Instructions to follow:
Apart from the images, every record here needs to be copied exactly.
+===+
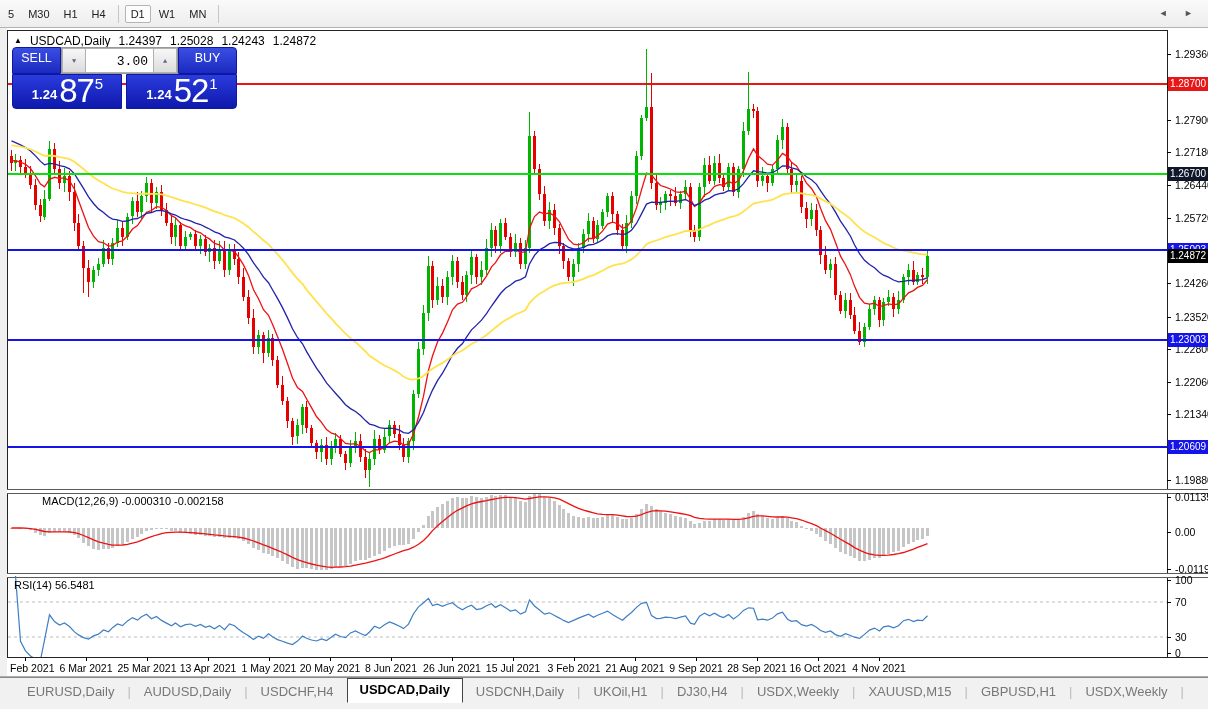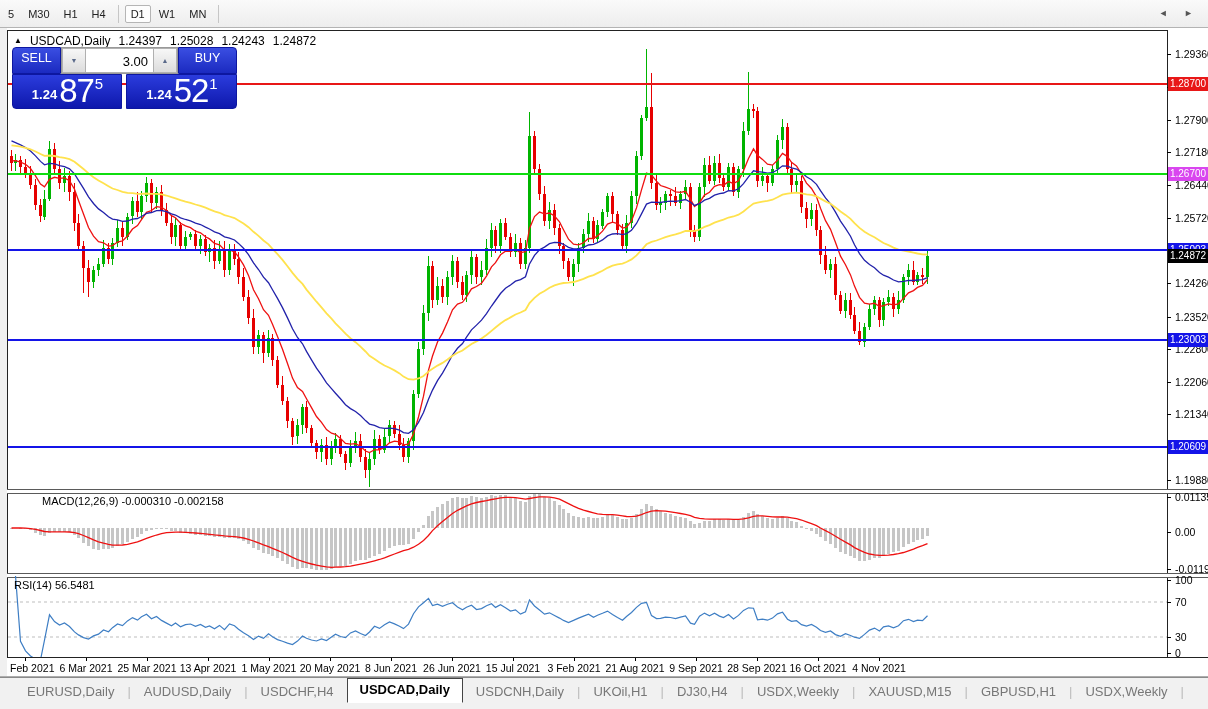--- a/index.html
+++ b/index.html
@@ -32,21 +32,21 @@
   .dt-tick{position:absolute;top:0;width:1px;height:3px;background:#000;}
   .dt-label{position:absolute;top:4px;transform:translateX(-50%);white-space:nowrap;}
   
   #trade{position:absolute;left:12px;top:47px;width:225px;height:62px;z-index:6;}
   .tb-btn{position:absolute;top:0;height:27px;background:linear-gradient(#3a4ee2,#1b2ac0);border:1px solid #0d17a0;
           box-sizing:border-box;color:#fff;font-size:12.5px;text-align:center;cursor:pointer;}
   .tb-btn span{display:block;margin:3px 6px 0 6px;padding-bottom:16px;border-bottom:1px solid rgba(255,255,255,.55);}
   #sell-btn{left:0;width:49px;border-radius:4px 0 0 0;}
   #buy-btn{left:166px;width:59px;border-radius:0 4px 0 0;}
   #spin{position:absolute;left:49px;top:0;width:117px;height:27px;background:#84cc16;border:1px solid #999;
-        box-sizing:border-box;display:flex;}
+        box-sizing:border-box;display:flex;font-family:Liberation Mono, monospace;}
   .spin-btn{width:24px;background:linear-gradient(#f7f7f7,#dcdcdc);border:1px solid #b0b0b0;box-sizing:border-box;
             color:#5a6a8a;font-size:7px;display:flex;align-items:center;justify-content:center;cursor:pointer;}
   .spin-val{flex:1;background:#fff;border-top:1px solid #b0b0b0;border-bottom:1px solid #b0b0b0;box-sizing:border-box;
             font-size:13px;color:#000;text-align:right;padding:5px 5px 0 0;}
   .big-price{position:absolute;top:27px;height:35px;background:linear-gradient(#2b3cdd,#0e18ac);border:1px solid #0d17a0;
              box-sizing:border-box;color:#fff;display:flex;align-items:flex-end;justify-content:center;padding-bottom:2px;}
   #sell-price{left:0;width:110px;border-radius:0 0 0 4px;}
   #buy-price{left:114px;width:111px;border-radius:0 0 4px 0;}
   .big-price .pfx{font-size:13px;font-weight:bold;margin:0 2px 4px 0;}
   .big-price .big{font-size:33px;line-height:30px;letter-spacing:-1px;}
@@ -728,21 +728,21 @@
       <div class="ax-label" style="top: 532px;">-0.01190</div>
       <div class="ax-dash" style="top: 549px;"></div>
       <div class="ax-label" style="top: 543px;">100</div>
       <div class="ax-dash" style="top: 571px;"></div>
       <div class="ax-label" style="top: 565px;">70</div>
       <div class="ax-dash" style="top: 606px;"></div>
       <div class="ax-label" style="top: 600px;">30</div>
       <div class="ax-dash" style="top: 622px;"></div>
       <div class="ax-label" style="top: 616px;">0</div>
       <div class="ax-badge" style="top: 46px; background: rgb(232, 23, 23);">1.28700</div>
-      <div class="ax-badge" style="top: 136px; background: #d946ef;">1.26700</div>
+      <div class="ax-badge" style="top: 136px; background: #0f172a;">1.26700</div>
       <div class="ax-badge" style="top: 212px; background: rgb(20, 20, 232);">1.25003</div>
       <div class="ax-badge" style="top: 218px; background: rgb(0, 0, 0);">1.24872</div>
       <div class="ax-badge" style="top: 302px; background: rgb(20, 20, 232);">1.23003</div>
       <div class="ax-badge" style="top: 409px; background: rgb(20, 20, 232);">1.20609</div>
     </div>
   <div id="date-strip">
       <div class="dt-tick" style="left: 17px;"></div>
       <div class="dt-label" style="left: 17px;">16 Feb 2021</div>
       <div class="dt-tick" style="left: 78px;"></div>
       <div class="dt-label" style="left: 78px;">6 Mar 2021</div>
+===+
Result:
--- a/index.html
+++ b/index.html
@@ -32,21 +32,21 @@
   .dt-tick{position:absolute;top:0;width:1px;height:3px;background:#000;}
   .dt-label{position:absolute;top:4px;transform:translateX(-50%);white-space:nowrap;}
   
   #trade{position:absolute;left:12px;top:47px;width:225px;height:62px;z-index:6;}
   .tb-btn{position:absolute;top:0;height:27px;background:linear-gradient(#3a4ee2,#1b2ac0);border:1px solid #0d17a0;
           box-sizing:border-box;color:#fff;font-size:12.5px;text-align:center;cursor:pointer;}
   .tb-btn span{display:block;margin:3px 6px 0 6px;padding-bottom:16px;border-bottom:1px solid rgba(255,255,255,.55);}
   #sell-btn{left:0;width:49px;border-radius:4px 0 0 0;}
   #buy-btn{left:166px;width:59px;border-radius:0 4px 0 0;}
   #spin{position:absolute;left:49px;top:0;width:117px;height:27px;background:#84cc16;border:1px solid #999;
-        box-sizing:border-box;display:flex;}
+        box-sizing:border-box;display:flex;font-family:Liberation Mono, monospace;}
   .spin-btn{width:24px;background:linear-gradient(#f7f7f7,#dcdcdc);border:1px solid #b0b0b0;box-sizing:border-box;
             color:#5a6a8a;font-size:7px;display:flex;align-items:center;justify-content:center;cursor:pointer;}
   .spin-val{flex:1;background:#fff;border-top:1px solid #b0b0b0;border-bottom:1px solid #b0b0b0;box-sizing:border-box;
             font-size:13px;color:#000;text-align:right;padding:5px 5px 0 0;}
   .big-price{position:absolute;top:27px;height:35px;background:linear-gradient(#2b3cdd,#0e18ac);border:1px solid #0d17a0;
              box-sizing:border-box;color:#fff;display:flex;align-items:flex-end;justify-content:center;padding-bottom:2px;}
   #sell-price{left:0;width:110px;border-radius:0 0 0 4px;}
   #buy-price{left:114px;width:111px;border-radius:0 0 4px 0;}
   .big-price .pfx{font-size:13px;font-weight:bold;margin:0 2px 4px 0;}
   .big-price .big{font-size:33px;line-height:30px;letter-spacing:-1px;}
@@ -728,21 +728,21 @@
       <div class="ax-label" style="top: 532px;">-0.01190</div>
       <div class="ax-dash" style="top: 549px;"></div>
       <div class="ax-label" style="top: 543px;">100</div>
       <div class="ax-dash" style="top: 571px;"></div>
       <div class="ax-label" style="top: 565px;">70</div>
       <div class="ax-dash" style="top: 606px;"></div>
       <div class="ax-label" style="top: 600px;">30</div>
       <div class="ax-dash" style="top: 622px;"></div>
       <div class="ax-label" style="top: 616px;">0</div>
       <div class="ax-badge" style="top: 46px; background: rgb(232, 23, 23);">1.28700</div>
-      <div class="ax-badge" style="top: 136px; background: #d946ef;">1.26700</div>
+      <div class="ax-badge" style="top: 136px; background: #0f172a;">1.26700</div>
       <div class="ax-badge" style="top: 212px; background: rgb(20, 20, 232);">1.25003</div>
       <div class="ax-badge" style="top: 218px; background: rgb(0, 0, 0);">1.24872</div>
       <div class="ax-badge" style="top: 302px; background: rgb(20, 20, 232);">1.23003</div>
       <div class="ax-badge" style="top: 409px; background: rgb(20, 20, 232);">1.20609</div>
     </div>
   <div id="date-strip">
       <div class="dt-tick" style="left: 17px;"></div>
       <div class="dt-label" style="left: 17px;">16 Feb 2021</div>
       <div class="dt-tick" style="left: 78px;"></div>
       <div class="dt-label" style="left: 78px;">6 Mar 2021</div>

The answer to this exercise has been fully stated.